=== Task description ===
Give the data again in full. Keep every line the same.

# # # # #

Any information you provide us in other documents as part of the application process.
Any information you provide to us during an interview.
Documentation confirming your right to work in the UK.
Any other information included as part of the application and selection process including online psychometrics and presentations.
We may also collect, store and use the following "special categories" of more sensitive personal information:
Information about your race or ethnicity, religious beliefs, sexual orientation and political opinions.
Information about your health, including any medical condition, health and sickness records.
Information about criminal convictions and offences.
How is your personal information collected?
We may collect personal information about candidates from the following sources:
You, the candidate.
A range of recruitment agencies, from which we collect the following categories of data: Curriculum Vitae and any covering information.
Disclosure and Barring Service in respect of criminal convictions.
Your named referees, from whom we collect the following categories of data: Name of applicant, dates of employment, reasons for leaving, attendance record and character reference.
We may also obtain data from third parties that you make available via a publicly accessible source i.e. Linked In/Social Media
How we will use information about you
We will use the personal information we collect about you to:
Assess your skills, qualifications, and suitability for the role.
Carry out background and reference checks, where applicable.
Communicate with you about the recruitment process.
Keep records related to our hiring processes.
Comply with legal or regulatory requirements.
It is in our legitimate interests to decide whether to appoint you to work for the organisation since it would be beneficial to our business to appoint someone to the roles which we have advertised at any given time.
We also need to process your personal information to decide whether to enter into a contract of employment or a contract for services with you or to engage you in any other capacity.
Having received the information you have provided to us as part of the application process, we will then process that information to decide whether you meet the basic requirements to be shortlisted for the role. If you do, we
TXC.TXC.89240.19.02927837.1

# # # # #

=== Exercise answer ===
Any information you provide us in other documents as part of the application process.
Any information you provide to us during an interview.
Documentation confirming your right to work in the UK.
Any other information included as part of the application and selection process including online psychometrics and presentations.
We may also collect, store and use the following "special categories" of more sensitive personal information:
Information about your race or ethnicity, religious beliefs, sexual orientation and political opinions.
Information about your health, including any medical condition, health and sickness records.
Information about criminal convictions and offences.
How is your personal information collected?
We may collect personal information about candidates from the following sources:
You, the candidate.
A range of recruitment agencies, from which we collect the following categories of data: Curriculum Vitae and any covering information.
Disclosure and Barring Service in respect of criminal convictions.
Your named referees, from whom we collect the following categories of data: Name of applicant, dates of employment, reasons for leaving, attendance record and character reference.
We may also obtain data from third parties that you make available via a publicly accessible source i.e. Linked In/Social Media
How we will use information about you
We will use the personal information we collect about you to:
Assess your skills, qualifications, and suitability for the role.
Carry out background and reference checks, where applicable.
Communicate with you about the recruitment process.
Keep records related to our hiring processes.
Comply with legal or regulatory requirements.
It is in our legitimate interests to decide whether to appoint you to work for the organisation since it would be beneficial to our business to appoint someone to the roles which we have advertised at any given time.
We also need to process your personal information to decide whether to enter into a contract of employment or a contract for services with you or to engage you in any other capacity.
Having received the information you have provided to us as part of the application process, we will then process that information to decide whether you meet the basic requirements to be shortlisted for the role. If you do, we
TXC.TXC.89240.19.02927837.1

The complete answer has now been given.